Prosecuting, James Tucker said police officers described Parrott as incoherent and unable to stand when he eventually came to a halt around five miles from where his car was originally reported driving the wrong way down the A419. His first words to traffic officers was: “What’s wrong?”

Later interviewed by police he claimed to have known he was driving the wrong way and was trying to find somewhere to stop or turn around. He said he had been awake for at least 24 hours and had sniffed around a gram of ketamine at a Wiltshire rave.

Mr Tucker told the court: “He said he waited until he felt sober enough or unaffected enough to drive back to Cheltenham.”

That sobering-up process would typically take two to three hours, he claimed.

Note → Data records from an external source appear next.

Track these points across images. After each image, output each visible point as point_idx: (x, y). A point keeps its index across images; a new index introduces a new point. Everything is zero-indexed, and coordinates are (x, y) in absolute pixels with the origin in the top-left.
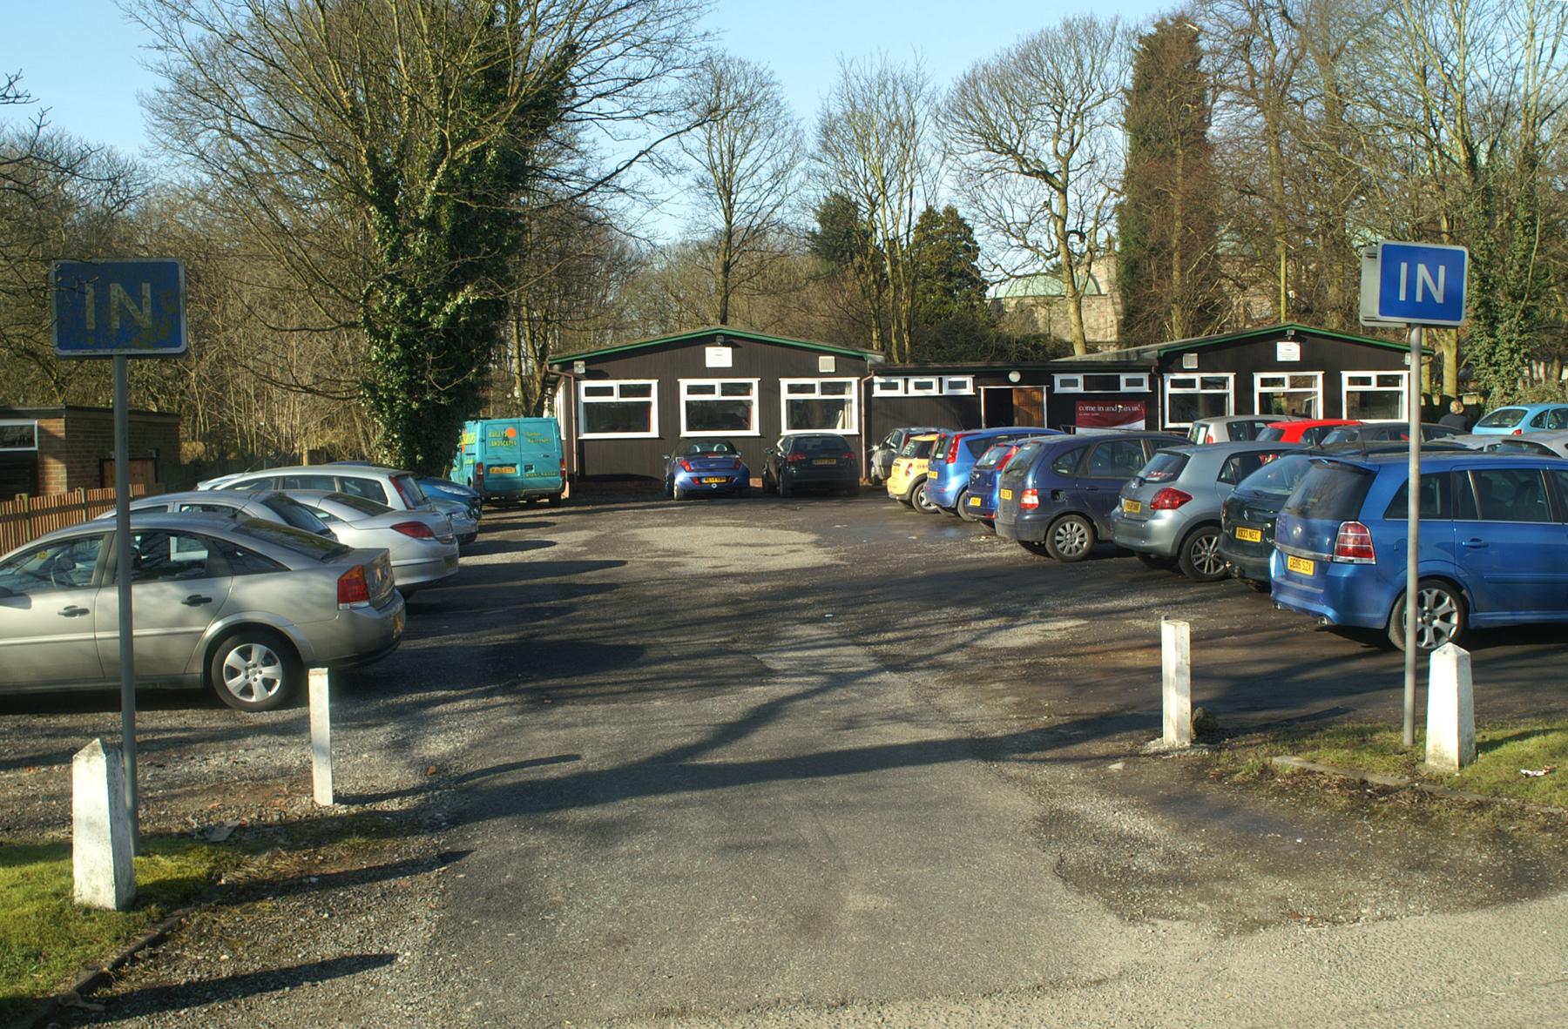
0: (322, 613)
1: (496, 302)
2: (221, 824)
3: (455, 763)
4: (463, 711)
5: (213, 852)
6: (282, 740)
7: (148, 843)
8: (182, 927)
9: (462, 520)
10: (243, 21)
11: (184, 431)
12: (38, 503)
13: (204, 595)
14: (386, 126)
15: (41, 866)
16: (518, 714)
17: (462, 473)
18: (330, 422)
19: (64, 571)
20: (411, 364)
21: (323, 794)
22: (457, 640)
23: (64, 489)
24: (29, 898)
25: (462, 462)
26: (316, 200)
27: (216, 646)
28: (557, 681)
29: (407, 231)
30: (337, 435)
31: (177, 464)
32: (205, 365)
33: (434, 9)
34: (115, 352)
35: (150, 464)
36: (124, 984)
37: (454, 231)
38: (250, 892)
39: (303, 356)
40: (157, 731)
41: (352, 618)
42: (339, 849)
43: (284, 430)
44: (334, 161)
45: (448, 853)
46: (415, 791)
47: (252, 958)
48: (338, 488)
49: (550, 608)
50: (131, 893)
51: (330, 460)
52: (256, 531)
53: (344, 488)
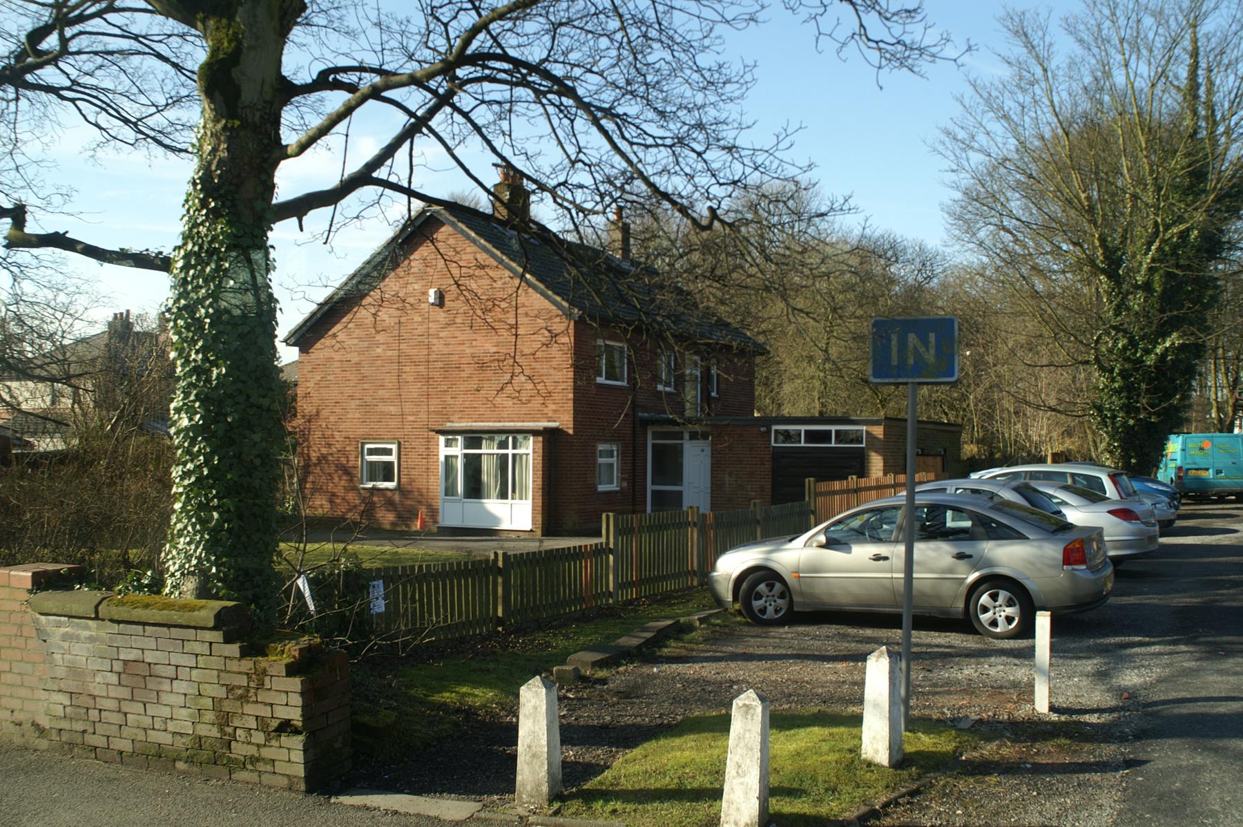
0: (1052, 572)
1: (1196, 345)
2: (967, 717)
3: (1143, 692)
4: (1154, 654)
5: (959, 736)
6: (1016, 661)
7: (913, 724)
8: (932, 786)
9: (1163, 509)
10: (1012, 148)
11: (965, 436)
12: (863, 482)
13: (968, 552)
14: (1114, 216)
15: (842, 729)
16: (1197, 660)
17: (1166, 473)
18: (1069, 433)
19: (874, 529)
20: (1129, 392)
21: (1041, 704)
22: (1154, 600)
23: (881, 474)
24: (832, 750)
25: (1166, 465)
26: (1064, 272)
27: (974, 588)
28: (1230, 638)
29: (1128, 293)
30: (1073, 443)
31: (957, 458)
32: (980, 390)
33: (1150, 129)
34: (910, 380)
35: (939, 459)
36: (889, 820)
37: (1164, 291)
38: (982, 768)
39: (1049, 386)
40: (929, 646)
41: (1073, 577)
42: (1049, 746)
43: (1035, 438)
44: (1075, 244)
45: (1131, 760)
46: (1111, 710)
47: (979, 816)
48: (1070, 481)
49: (1229, 581)
50: (899, 757)
51: (1068, 460)
52: (1006, 509)
53: (1074, 481)
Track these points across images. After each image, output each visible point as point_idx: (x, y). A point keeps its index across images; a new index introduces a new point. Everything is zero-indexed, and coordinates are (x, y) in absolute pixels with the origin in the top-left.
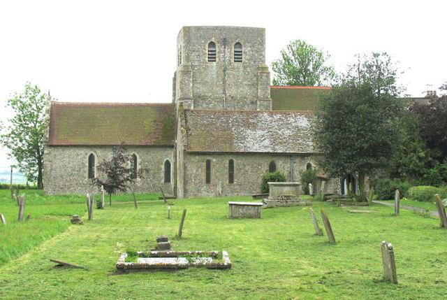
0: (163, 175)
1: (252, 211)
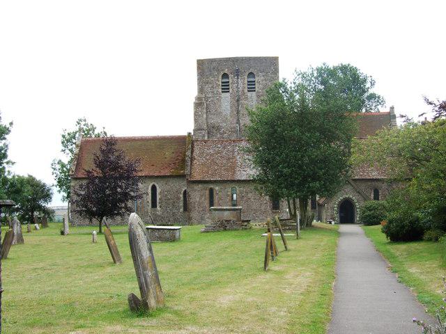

“At some point in the journey he had cleared his nose, which led him to effectively dislodge some ketamine in his nose which further intoxicated him,” Mr Tucker added. The teen had agreed the standard of his driving fell below that of a competent and careful driver.

Parrott, of Andersford, near Cheltenham, pleaded guilty to dangerous driving and driving whilst unfit through drugs.

Alistair Haggerty, defending, said his client was remorseful and had owned up to his crimes at the earliest opportunity at both the police station and the magistrates’ court.

Parrott was a first-class student, with three A* grades at A-level and a place at the University of Bristol. Glowing references from his parents and friends had been presented to the court.

“He’s a young man with considerable potential and a very bright future ahead of him potentially,” Mr Haggerty said.

“He knows all of this is in jeopardy today because of a very stupid decision he made. He knows he should never have got wheel of the car and the peril that’s put him in.”

Parrott’s talent was recognised by a still unimpressed Recorder Shepherd: “I have read some excellent reference letter on your behalf, but they are only reference letters. They weren’t approaching your headlights on the wrong side. They weren’t the passenger you put in jeopardy.”